Practicing to be the dinner party centerpiece?


----------



## CAROLINA MOM (May 12, 2009)

That's funny, the look on his face is priceless. 

Uh oh-busted, thanks, cat......


----------



## SMBC (Jul 31, 2012)

Always51 said:


> maybe he thinks he's a goat!


Haha my mom said the same thing! I KNOW he thinks he's entitled to everything



solinvictus said:


> Practicing to be the dinner party centerpiece?


Haha I am sure he would love to be the center of attention!



CAROLINA MOM said:


> That's funny, the look on his face is priceless.
> 
> Uh oh-busted, thanks, cat......


Yup, majorly busted!


----------



## Joanne & Asia (Jul 23, 2007)

That picture is priceless! What a little monkey boy you have there. He is so cute!


----------



## Oaklys Dad (Dec 28, 2005)

It is always the cats fault. Funny story.


----------



## caroline162 (Jun 11, 2013)

Hilarious!


----------



## drofen (Feb 2, 2013)

Hahaha! Too funny! Probably chased the cat up there, and then the cat bailed. Typical feline.


----------



## Lennap (Jul 9, 2010)

Firstly thank you so much for sharing that pic! It is priceless. Now how to teach him to never EVER do that again!

Secondly I am in awe of all you people who always seem to have the camera ready at the right time! I was just telling myself last night that I need to find my camera and start doing a way better job of capturing every precious moment.

Now gotta actually find it!


----------



## SMBC (Jul 31, 2012)

Lennap said:


> Firstly thank you so much for sharing that pic! It is priceless. Now how to teach him to never EVER do that again!
> 
> Secondly I am in awe of all you people who always seem to have the camera ready at the right time! I was just telling myself last night that I need to find my camera and start doing a way better job of capturing every precious moment.
> 
> Now gotta actually find it!


You are so right! Even after we got him down he was trying to find a way back up...but we pushed all the chairs in and made sure he couldn't get back up there. Such a little stinker!

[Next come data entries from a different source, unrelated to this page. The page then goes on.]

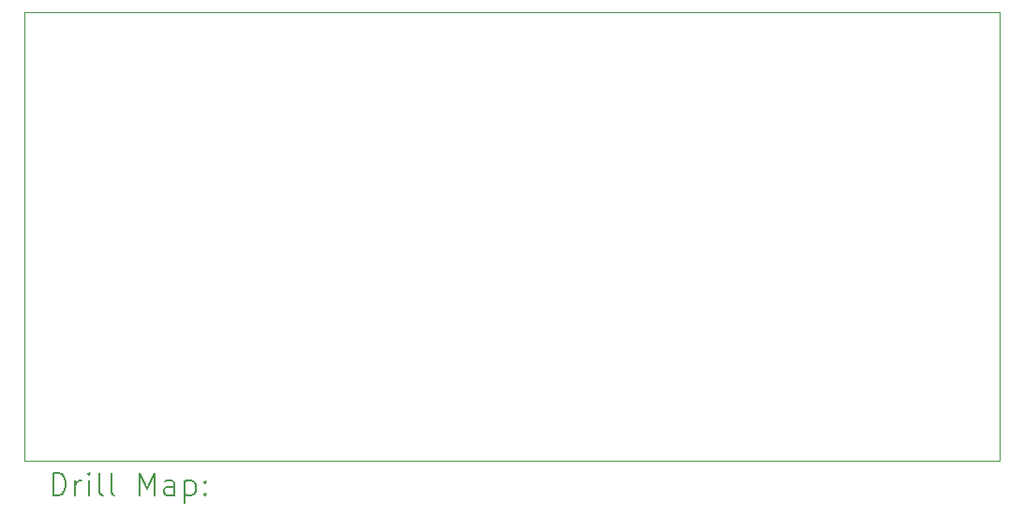
<source format=gbr>
%TF.GenerationSoftware,KiCad,Pcbnew,8.0.2-1*%
%TF.CreationDate,2024-05-11T10:02:11-04:00*%
%TF.ProjectId,Rom 01 IIgs RGBToHDMI,526f6d20-3031-4204-9949-677320524742,rev?*%
%TF.SameCoordinates,Original*%
%TF.FileFunction,Drillmap*%
%TF.FilePolarity,Positive*%
%FSLAX45Y45*%
G04 Gerber Fmt 4.5, Leading zero omitted, Abs format (unit mm)*
G04 Created by KiCad (PCBNEW 8.0.2-1) date 2024-05-11 10:02:11*
%MOMM*%
%LPD*%
G01*
G04 APERTURE LIST*
%ADD10C,0.050000*%
%ADD11C,0.200000*%
G04 APERTURE END LIST*
D10*
X6985000Y-6750000D02*
X15794000Y-6750000D01*
X15794000Y-10800000D01*
X6985000Y-10800000D01*
X6985000Y-6750000D01*
D11*
X7243277Y-11113984D02*
X7243277Y-10913984D01*
X7243277Y-10913984D02*
X7290896Y-10913984D01*
X7290896Y-10913984D02*
X7319467Y-10923508D01*
X7319467Y-10923508D02*
X7338515Y-10942555D01*
X7338515Y-10942555D02*
X7348039Y-10961603D01*
X7348039Y-10961603D02*
X7357562Y-10999698D01*
X7357562Y-10999698D02*
X7357562Y-11028270D01*
X7357562Y-11028270D02*
X7348039Y-11066365D01*
X7348039Y-11066365D02*
X7338515Y-11085412D01*
X7338515Y-11085412D02*
X7319467Y-11104460D01*
X7319467Y-11104460D02*
X7290896Y-11113984D01*
X7290896Y-11113984D02*
X7243277Y-11113984D01*
X7443277Y-11113984D02*
X7443277Y-10980650D01*
X7443277Y-11018746D02*
X7452801Y-10999698D01*
X7452801Y-10999698D02*
X7462324Y-10990174D01*
X7462324Y-10990174D02*
X7481372Y-10980650D01*
X7481372Y-10980650D02*
X7500420Y-10980650D01*
X7567086Y-11113984D02*
X7567086Y-10980650D01*
X7567086Y-10913984D02*
X7557562Y-10923508D01*
X7557562Y-10923508D02*
X7567086Y-10933031D01*
X7567086Y-10933031D02*
X7576610Y-10923508D01*
X7576610Y-10923508D02*
X7567086Y-10913984D01*
X7567086Y-10913984D02*
X7567086Y-10933031D01*
X7690896Y-11113984D02*
X7671848Y-11104460D01*
X7671848Y-11104460D02*
X7662324Y-11085412D01*
X7662324Y-11085412D02*
X7662324Y-10913984D01*
X7795658Y-11113984D02*
X7776610Y-11104460D01*
X7776610Y-11104460D02*
X7767086Y-11085412D01*
X7767086Y-11085412D02*
X7767086Y-10913984D01*
X8024229Y-11113984D02*
X8024229Y-10913984D01*
X8024229Y-10913984D02*
X8090896Y-11056841D01*
X8090896Y-11056841D02*
X8157562Y-10913984D01*
X8157562Y-10913984D02*
X8157562Y-11113984D01*
X8338515Y-11113984D02*
X8338515Y-11009222D01*
X8338515Y-11009222D02*
X8328991Y-10990174D01*
X8328991Y-10990174D02*
X8309943Y-10980650D01*
X8309943Y-10980650D02*
X8271848Y-10980650D01*
X8271848Y-10980650D02*
X8252801Y-10990174D01*
X8338515Y-11104460D02*
X8319467Y-11113984D01*
X8319467Y-11113984D02*
X8271848Y-11113984D01*
X8271848Y-11113984D02*
X8252801Y-11104460D01*
X8252801Y-11104460D02*
X8243277Y-11085412D01*
X8243277Y-11085412D02*
X8243277Y-11066365D01*
X8243277Y-11066365D02*
X8252801Y-11047317D01*
X8252801Y-11047317D02*
X8271848Y-11037793D01*
X8271848Y-11037793D02*
X8319467Y-11037793D01*
X8319467Y-11037793D02*
X8338515Y-11028270D01*
X8433753Y-10980650D02*
X8433753Y-11180650D01*
X8433753Y-10990174D02*
X8452801Y-10980650D01*
X8452801Y-10980650D02*
X8490896Y-10980650D01*
X8490896Y-10980650D02*
X8509944Y-10990174D01*
X8509944Y-10990174D02*
X8519467Y-10999698D01*
X8519467Y-10999698D02*
X8528991Y-11018746D01*
X8528991Y-11018746D02*
X8528991Y-11075889D01*
X8528991Y-11075889D02*
X8519467Y-11094936D01*
X8519467Y-11094936D02*
X8509944Y-11104460D01*
X8509944Y-11104460D02*
X8490896Y-11113984D01*
X8490896Y-11113984D02*
X8452801Y-11113984D01*
X8452801Y-11113984D02*
X8433753Y-11104460D01*
X8614705Y-11094936D02*
X8624229Y-11104460D01*
X8624229Y-11104460D02*
X8614705Y-11113984D01*
X8614705Y-11113984D02*
X8605182Y-11104460D01*
X8605182Y-11104460D02*
X8614705Y-11094936D01*
X8614705Y-11094936D02*
X8614705Y-11113984D01*
X8614705Y-10990174D02*
X8624229Y-10999698D01*
X8624229Y-10999698D02*
X8614705Y-11009222D01*
X8614705Y-11009222D02*
X8605182Y-10999698D01*
X8605182Y-10999698D02*
X8614705Y-10990174D01*
X8614705Y-10990174D02*
X8614705Y-11009222D01*
M02*

</source>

I usually take the photos with my phone, which is usually by me or somewhere near me. There are so many moments I wish I could capture, and it also seems like I will pull out the phone to take a picture of Champ and he knows, so then he moves and stops doing whatever he was doing!


----------



## JayneLivesey (Jun 3, 2013)

Haha so funny! Definitely the cats fault  


Sent from Petguide.com Free App


----------



## beemerdog (Dec 1, 2012)

Cat on one end of the table Champ probably thought "if the cat can do it, Why can't I?"


----------



## HolDaisy (Jan 10, 2012)

That's hilarious! Good job photographing it so quick, thanks for sharing.


----------



## Marieg814 (Apr 16, 2013)

Oh my 

Sent from Petguide.com Free App


----------



## ZeppGold (Aug 9, 2009)

Mayber he is trying to tell you that he wants to do agility....


----------



## Bentleysmom (Aug 11, 2012)

Now that's a picture for the caption contest!


----------



## lexie_bushey (Jun 22, 2013)

Who wouldn't want a golden retriever on their table lol! I have caught Bob trying to get on the table before but always caught him before he did.


----------



## SMBC (Jul 31, 2012)

HolDaisy said:


> That's hilarious! Good job photographing it so quick, thanks for sharing.


Ya it is funny that the first thing I thought, after the shock of what I was seeing quickly wore off, was that I had to get a picture of it before I got him down! I wish they could communicate so we could tell them about all the silly things they did when they were little!


----------